(Task data Opens)

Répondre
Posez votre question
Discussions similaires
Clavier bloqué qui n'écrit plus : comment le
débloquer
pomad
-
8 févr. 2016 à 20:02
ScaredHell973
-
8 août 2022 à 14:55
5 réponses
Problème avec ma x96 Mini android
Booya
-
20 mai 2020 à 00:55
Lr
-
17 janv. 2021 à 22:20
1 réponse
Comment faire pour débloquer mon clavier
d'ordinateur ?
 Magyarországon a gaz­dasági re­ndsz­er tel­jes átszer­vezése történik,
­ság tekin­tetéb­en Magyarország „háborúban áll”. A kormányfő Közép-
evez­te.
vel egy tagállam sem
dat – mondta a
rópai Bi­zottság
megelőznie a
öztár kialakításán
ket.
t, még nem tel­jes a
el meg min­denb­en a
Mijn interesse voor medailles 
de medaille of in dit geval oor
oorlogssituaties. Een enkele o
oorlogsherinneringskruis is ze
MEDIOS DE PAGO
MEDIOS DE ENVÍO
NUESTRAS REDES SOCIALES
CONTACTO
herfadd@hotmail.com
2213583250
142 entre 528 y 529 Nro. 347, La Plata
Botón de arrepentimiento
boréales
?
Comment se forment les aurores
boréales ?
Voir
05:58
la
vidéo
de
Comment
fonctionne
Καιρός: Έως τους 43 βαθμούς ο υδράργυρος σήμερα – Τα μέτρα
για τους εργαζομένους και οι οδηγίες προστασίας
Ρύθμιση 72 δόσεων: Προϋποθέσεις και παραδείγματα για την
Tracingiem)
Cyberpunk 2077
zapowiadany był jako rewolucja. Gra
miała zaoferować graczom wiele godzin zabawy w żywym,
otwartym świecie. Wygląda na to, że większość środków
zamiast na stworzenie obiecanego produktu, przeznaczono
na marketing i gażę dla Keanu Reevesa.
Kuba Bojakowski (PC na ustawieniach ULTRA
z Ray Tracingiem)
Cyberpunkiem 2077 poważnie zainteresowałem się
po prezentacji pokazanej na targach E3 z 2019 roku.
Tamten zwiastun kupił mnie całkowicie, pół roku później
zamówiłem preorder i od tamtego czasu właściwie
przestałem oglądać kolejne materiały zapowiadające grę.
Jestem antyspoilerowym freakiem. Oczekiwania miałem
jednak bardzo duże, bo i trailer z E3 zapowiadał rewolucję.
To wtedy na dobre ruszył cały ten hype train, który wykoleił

(Task data Closes)

▶ **Problem description**: Locate every line in the items that contains the string "τους", and copy each of those lines.

▶ **Answer section**:
Καιρός: Έως τους 43 βαθμούς ο υδράργυρος σήμερα – Τα μέτρα
για τους εργαζομένους και οι οδηγίες προστασίας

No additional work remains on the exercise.